Gaza: la tregua regge, ma per quanto?

foto da Nena News Agency

Raggiunto alle 20 ore italiane di ieri, 21 Novembre 2012, l’accordo tra Israele e Hamas per il cessate il fuoco sulla Striscia di Gaza, martoriata da una settimana di bombardamenti.

La gente è scesa in strada festeggiando, sollevata dopo giorni interminabili di terrore: Gaza piange 164 morti e molti feriti, di cui molti porteranno segni indelebili, nel fisico e nella mente.

Attore cruciale per il raggiungimento dell’accordo è stato il nuovo Egitto di Morsi, dei Fratelli Musulmani: ha giocato un ruolo decisivo non solo con l’appoggio e la solidarietà data al governo di Hamas, ma anche e soprattutto con l’azione di mediazione giocata, coinvolgendo anche gli Stati Uniti.

Se Morsi non ha deluso i musulmani e gli arabi di tutto il mondo, che si aspettavano di certo un atteggiamento diverso da quello del suo predecessore (tradizionalmente alleato di Israele), l’accordo raggiunto non risulta credibile né concretamente fattibile e, soprattutto, non risulta essere risolutivo per la situazione di conflitto permanente tra Israele e Palestina.

L’accordo contiene non solo l’impegno al cessate il fuoco da entrambe le parti, ma l’importante clausola rispetto all’apertura dei valichi di Gaza e alla libera circolazione di merci e persone: si apre così uno spiraglio di speranza rispetto alla possibilità di ricostruzione, di sviluppo e di miglioramento della vita di quei palestinesi che vivono da anni nella prigione a cielo aperto di Gaza.

Il blocco delle frontiere, della circolazione e dell’ingresso di merci infatti, causa da anni un embargo che ha conseguenze devastanti sulla popolazione civile: a Gaza scarseggiano da anni beni, medicine, persino acqua, che causano gravi danni alle condizione di salute degli abitanti della Striscia. Dopo Piombo Fuso, nel 2009, non fu possibile ricostruire le case, scuole ed ospedali per l’impossibilità di far entrare i materiali necessari.
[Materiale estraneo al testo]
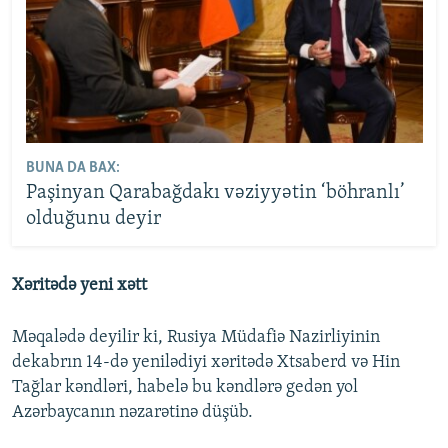
BUNA DA BAX:
Paşinyan Qarabağdakı vəziyyətin ‘böhranlı’
olduğunu deyir
Xəritədə yeni xətt
Məqalədə deyilir ki, Rusiya Müdafiə Nazirliyinin
dekabrın 14-də yenilədiyi xəritədə Xtsaberd və Hin
Tağlar kəndləri, habelə bu kəndlərə gedən yol
Azərbaycanın nəzarətinə düşüb.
Inoltre, l’impossibilità di circolazione ed allontanamento per i palestinesi residenti a Gaza ha ucciso attività economiche importanti come la pesca, l’agricoltura e il commercio, fondamentali per uno sviluppo economico e l’indipendenza dagli aiuti umanitari.

A Gaza c’è scetticismo per quanto riguarda il rispetto di questa clausola: di fatto la situazione tra Israele ed Hamas non pare risolta, ma, anzi, Netanyahu è uscito fortemente indebolito da questo attacco: ci si chiede dunque quale vantaggio abbia lo stato ebraico ad allentare la morsa sul suo nemico, proprio a ridosso delle elezioni.

La popolazione Gazawi intanto resta un esempio più unico che raro di resilienza: la capacità, cioè, non solo di non soccombere alle avversità, ma di uscirne rinvigoriti.

Uno dei popoli più oppressi ed umiliati della terra ancora una volta dimostra a tutto il mondo la sua forza nella lotta per la propria vita, per la propria resistenza e autodeterminazione: così, nel festeggiamento di ieri notte per le strade, si poteva intendere non solo il sollievo per la fine delle bombe, ma l’esclamazione, ancora una volta, del diritto alla propria vita.

Sarebbe auspicabile che i tanti fondi che verranno donati e raccolti nei prossimi giorni per la “Giornata Mondiale dell’Infanzia” (25 novembre) venissero devoluti a progetti per i bambini di Gaza, traumatizzati dall’ennesima esperienza di violenza e terrore, impossibilitati ad andare a scuola o privi delle infrastrutture perché danneggiate, colpiti profondamente e ripetutamente nei loro basilari diritti, già difficilmente garantiti e definitivamente negati con questa guerra.